Sketching An Inukshuk

Inukshuks are common across northern Canada.  Seen principally as a product of the Inuits, other Native American groups also make them.  They are said to have been used as navigation markers, or markers of significant locations.  They commonly represent of Canada itself and some have deemed them a symbol of hope.  You can buy tiny inukshuks as souvenirs, sold right next to the beaver and moose figurines.

In any case their structure is meant to represent a human form and larger ones even have legs and arms.  Most have outward projections that represent arms in some way.  Mostly, though, they are a pile of rocks and I love drawing rocks.
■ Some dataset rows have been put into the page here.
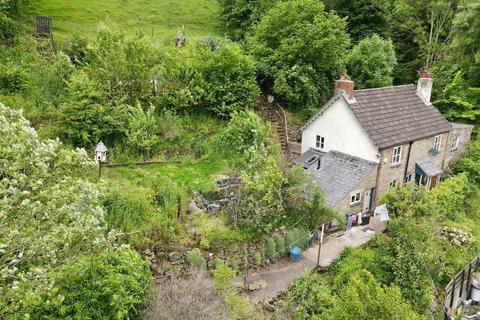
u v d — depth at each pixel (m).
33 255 10.73
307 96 30.80
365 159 24.31
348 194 22.52
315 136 26.91
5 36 28.73
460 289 20.78
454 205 24.92
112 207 16.67
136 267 13.99
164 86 26.03
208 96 26.00
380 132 24.38
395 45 42.84
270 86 31.55
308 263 19.11
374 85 34.50
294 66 29.67
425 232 20.12
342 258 19.30
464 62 37.03
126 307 12.61
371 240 21.16
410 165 26.47
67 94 23.00
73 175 14.06
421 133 26.42
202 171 22.52
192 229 17.89
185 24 42.56
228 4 40.72
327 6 39.38
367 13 39.00
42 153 10.38
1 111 10.46
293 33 30.88
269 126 24.64
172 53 26.94
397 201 21.72
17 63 26.05
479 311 20.67
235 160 23.42
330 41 29.92
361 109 24.95
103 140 22.23
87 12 39.78
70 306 11.94
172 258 16.66
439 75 36.94
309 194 20.42
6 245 9.64
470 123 34.62
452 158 30.41
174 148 23.73
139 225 16.66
We were at the museum the other day and in the Native American exhibit there is a small inukshuk that sits behind some large display cabinets.  You can see all of it if you’re standing in front of those display cabinets but I had to sit across the aisle from them so I would have light to see my paper.  This meant that I couldn’t see the bottom half of it.  I drew it anyway, direct with ink, and this is the result.

Stillman & Birn Nova (5.5x.8.5), J. Herbin Lie de Thé ink

I really had fun drawing this inukshuk and I remembered that I’d drawn one before, an inukshuk that resides on the Quebec Parliament grounds.  I decided to see if I could find that sketch.  I rarely look at my old sketches but  I did find it and I learned a couple things.  First is that this older sketch was done in 2012, only a few months after I decided to learn how to draw.  The second thing I learned is that I have actually improved as I’ve accumulated pen miles.  That made me happy.  Maybe inukshuks do represent hope.